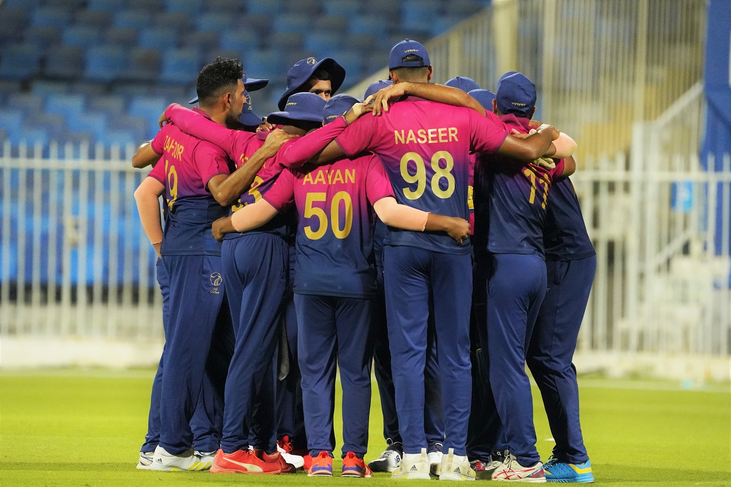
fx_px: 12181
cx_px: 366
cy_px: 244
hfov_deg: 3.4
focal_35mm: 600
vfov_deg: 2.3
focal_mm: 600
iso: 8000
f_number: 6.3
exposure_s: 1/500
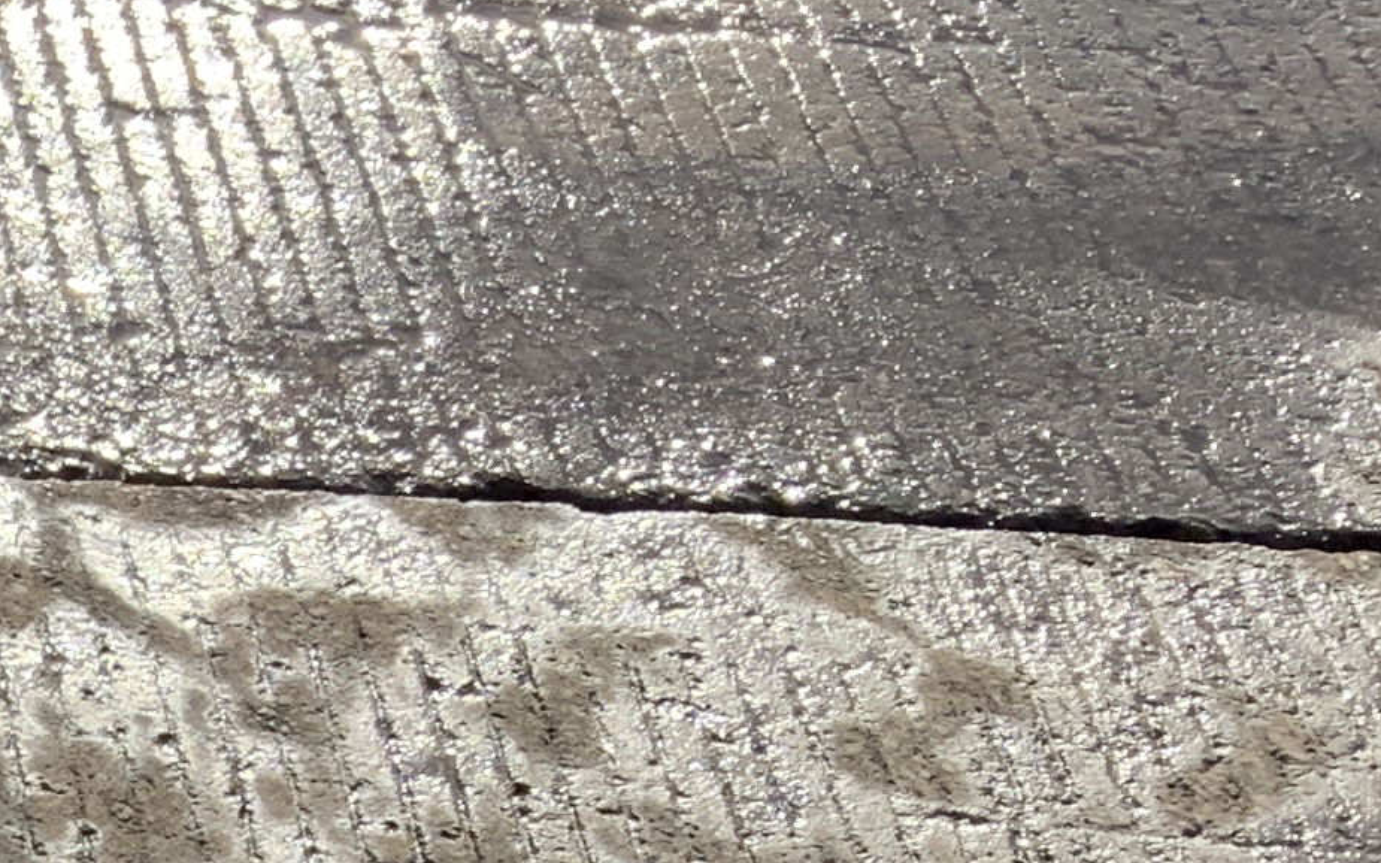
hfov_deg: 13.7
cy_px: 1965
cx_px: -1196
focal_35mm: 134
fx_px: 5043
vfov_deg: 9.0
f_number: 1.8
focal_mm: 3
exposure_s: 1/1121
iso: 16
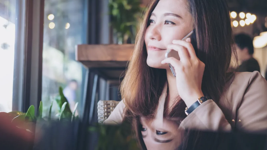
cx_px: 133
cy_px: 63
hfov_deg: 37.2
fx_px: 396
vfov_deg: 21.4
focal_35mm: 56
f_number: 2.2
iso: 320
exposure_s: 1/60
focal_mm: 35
* * *
● Task description: Omit the pictures and output all remaining material exactly.

● Response box:
fx_px: 12181
cx_px: 366
cy_px: 244
hfov_deg: 3.4
focal_35mm: 600
vfov_deg: 2.3
focal_mm: 600
iso: 8000
f_number: 6.3
exposure_s: 1/500
hfov_deg: 13.7
cy_px: 1965
cx_px: -1196
focal_35mm: 134
fx_px: 5043
vfov_deg: 9.0
f_number: 1.8
focal_mm: 3
exposure_s: 1/1121
iso: 16
cx_px: 133
cy_px: 63
hfov_deg: 37.2
fx_px: 396
vfov_deg: 21.4
focal_35mm: 56
f_number: 2.2
iso: 320
exposure_s: 1/60
focal_mm: 35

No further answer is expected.